How can I make the subroutine, get_location, faster? It is given a resource object and a scalar representing the human-readable location type. The routine then finds all the locations for the given resource, loops through them, and returns the location whose name equals the desired type.

my $isbn = &get_location( $resource, 'ISBN' );

sub get_location {

  # get the input
  my $resource      = shift;
  my $location_type = shift;

  # initialize
  my $location = '';

  # process each location
  foreach ( $resource->resource_locations ) {

    my $type = MyLibrary::Resource::Location::Type->new( id => $_->resource_location_type );
    if ( $type->name eq $location_type ) {

      $location = $_->location;
      last;

    }

  }

  # done
  return $location

}

The problem is the code is really slow. My my partcular application each resource includes has three location, and it seems to take about .5 seconds to process the foreach loop. Since get_location is called twice for every resource, and since there are about 25 resources per batch, doing this look up takes about 25 seconds. Way too slow. What are we doing wrong!?

More imitation

More imitation as the sincerest form of flattery.

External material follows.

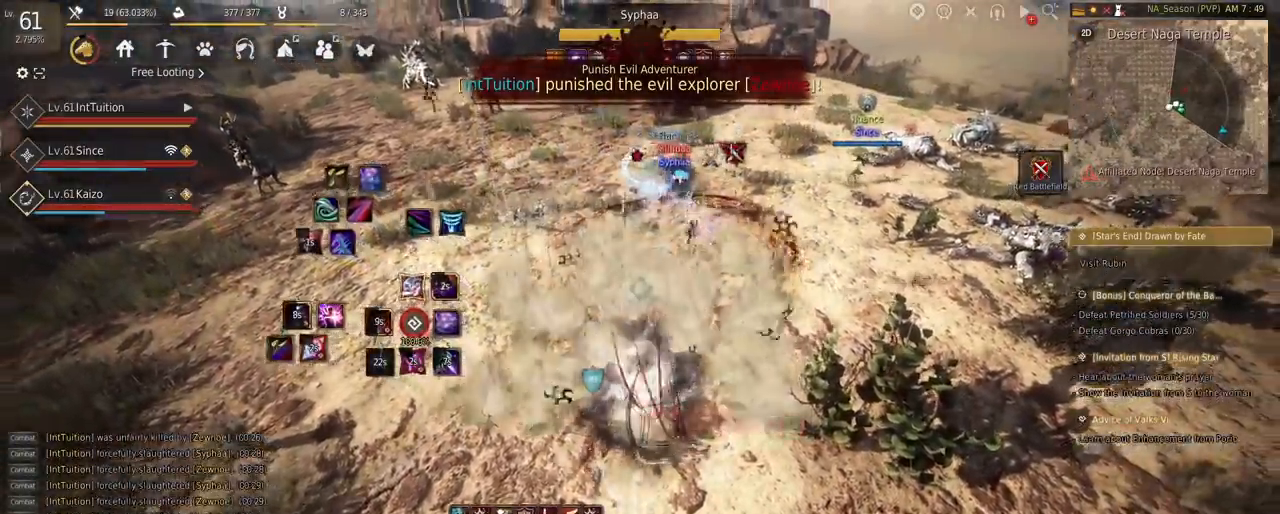
{"keys": ["a", "f", "w"], "mouse": [], "events": [[67, "w", "down"], [83, "a", "down"], [150, "f", "down"]]}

This past week I had the opportunity to attend the Charleston Conference. During one of the sessions someone reported the results of their various usability studies. To resolve some the issues the studies uncovered they decided to create a system where people would log in and be presented with a set of suggested library resources for getting their learning, teaching, and research done. They were going to call this system My Library.

On one hand, this was sort of frustrating. I had been at this point ten years ago, and My Library was being presented as a new and novel idea. On the other hand, it is nice to see that something conceived ten years ago is still seen as a viable option today. Satisfying. Change takes time.

Reference FAQ

I believe we will be implementing a “Reference Desk FAQ” using MyLibrary.

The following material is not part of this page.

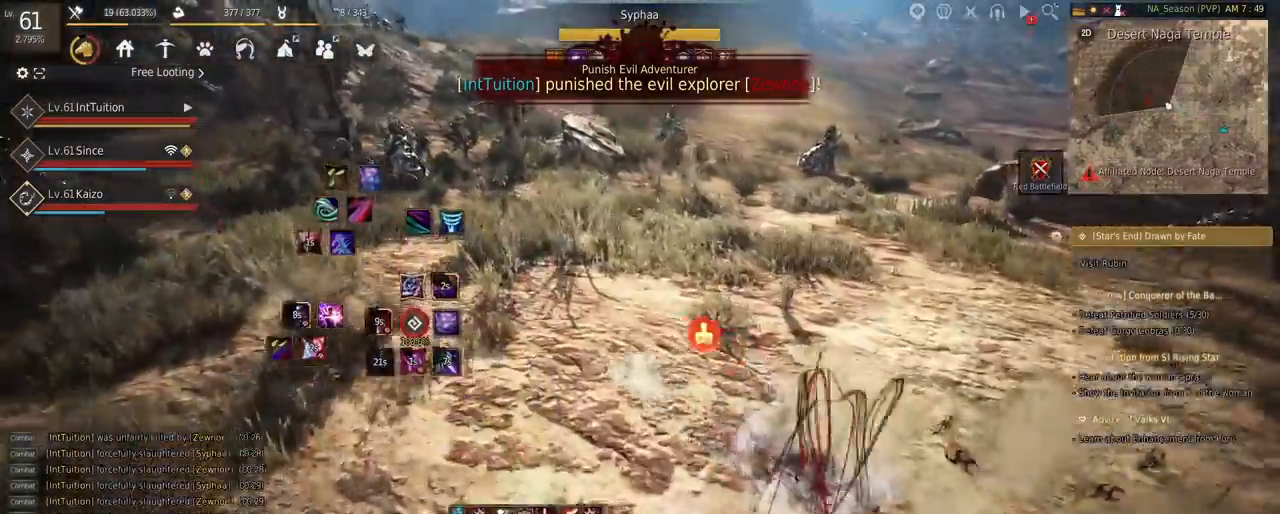
{"keys": [], "mouse": [], "events": [[117, "f", "up"], [217, "space", "down"], [383, "a", "up"], [383, "space", "up"], [400, "w", "up"]]}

Over the past year the reference department has facilitated online reference chats. They have kept these chats in a database but the database’s support has dried up. They now use simpler tools for chat reference  like IM. Given the year’s worth of data, they noticed patterns — frequently asked questions. They desire to make the questions (and their answers) available on the Web. Here what we will do:

  1. Distill the questions to a useful few, about one or two hundred.
  2. Answer each question.
  3. Classify/tag each question/answer pair using facet/term combinations.
  4. Import the questions as titles in a MyLibrary instance.
  5. Import the answers as descriptions in the same instance.
  6. Associate each question/answer with a facet/term.
  7. Create a browsable list of questions/answers from the facet/terms.
  8. Create an index to the questions and answers using something like KinoSearch.
  9. Allow users to comment on the content of the system through the use of MyLibrary Review objects.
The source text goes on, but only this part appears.